Kadriorg Park

Historical park

Japanese Garden, photo: Tallinn Environment Department
Kadriorg Park has been a public park since its creation. The various parts of the park include different park designs from the 18th (regular park), 19th (nature park), and 20th century (public park). The most recent addition is from 2011: the Japanese Garden, which is around the North-East Pond.

Kadriorg Park is very rich in species, because it has different types of habitats, including meadowlands, alvars, and Festucetum-type alvars. There are 200 species of vascular plants and over 300 taxons of trees and shrubs. It is also home to five rare plant species: Plantago uliginosa, alpine meadow-grass, yellow oatgrass, copse bindweed, and Alchemilla subglobosa. There are also protected plant species: alpine meadow-grass (protected category II) and sea thrift (protected category III).

As a special example of urban nature, the park is also home to seven species of bats (the northern bat, brown long-eared bat, Nathusius’ pipistrelle, common pipistrelle, and the common noctule), making it one of the most popular gathering points of the northern part of Estonia in terms of the richness of species.

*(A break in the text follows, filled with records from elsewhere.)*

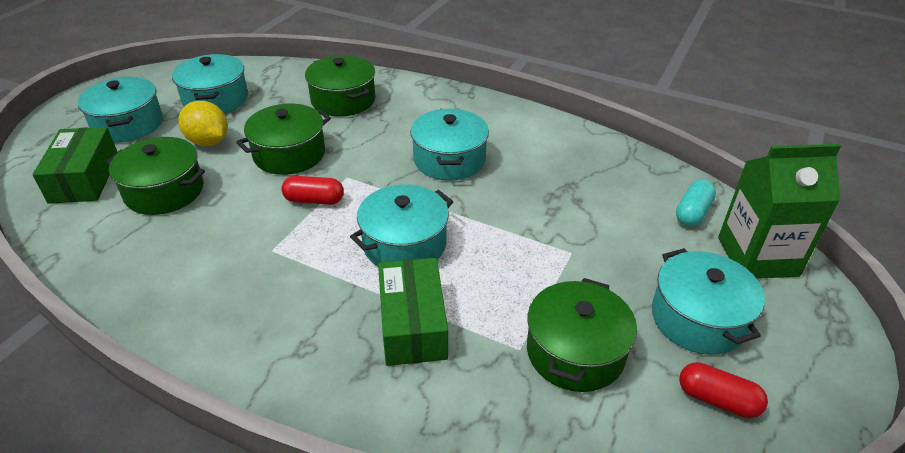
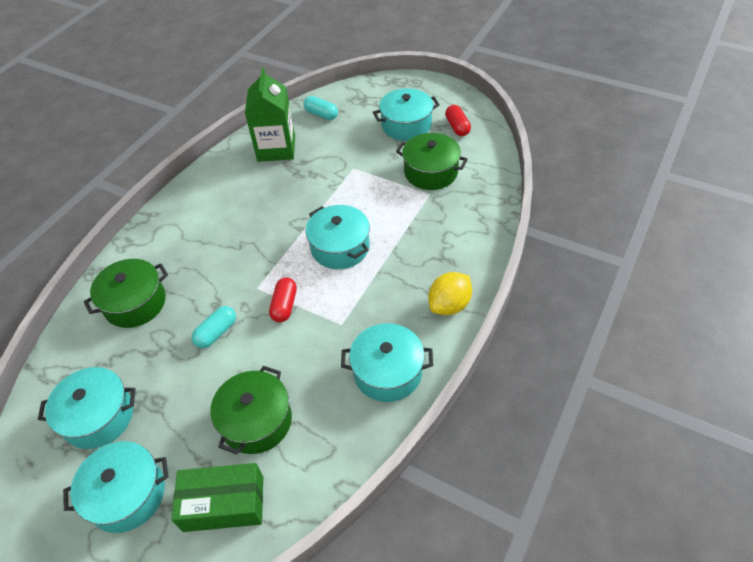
camera: 85 degrees left, 10 degrees up
yellow lemon [178,101,228,146] -> yellow lemon moved to [428,272,472,315]
green pot [236,104,331,175] -> turquoise capsule [192,306,236,348]
green box [378,258,448,366] -> none
turquoise pot [410,109,489,181] -> turquoise pot moved to [341,323,433,402]
red capsule [679,362,768,418] -> red capsule turned 45 degrees counterclockwise [445,105,471,136]
green carton [718,144,841,279] -> green carton moved to [245,67,295,162]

There are also breeding colonies in the park. All bat species are protected in Estonia, so there are hiding boxes in the park, where they can hide if necessary.

Kadriorg Park is one of the most popular parks in Tallinn in terms of the number of birds. Every year, hundreds of bird pairs nest here from 30–40 species. Most birds nest on the edge of the limestone shore, where there is dense underwood. It is one of the most popular nesting sites in Tallinn. The park is mostly home to birds that are not afraid of people. The most common birds are chaffinch, fieldfare, great tit, jackdaw, and blackbird. Different bird species build their nests in different places: between branches, in tree hollows, and in sheltered places on the ground and in shrubs.

There are a lot of natural values in Kadriorg Park. The most outstanding landform in the park is the Lasnamäe limestone shore, which is part of the North Estonian Klint. The limestone shore has two benches. The upper bench is 10–15 meters high and largely sloping, where broad-leaved trees grow. The lower bench is 3–5 meters high, and it has been eroded into sandstones and covered with quaternary sediments. In the north-east corner of the park, there is a gorge called Hundikuristik (5–6 meters deep) – a large stream has eroded it into the limestone shore. A small waterfall, which is up to 2.5 m high, is at the beginning of the gulf.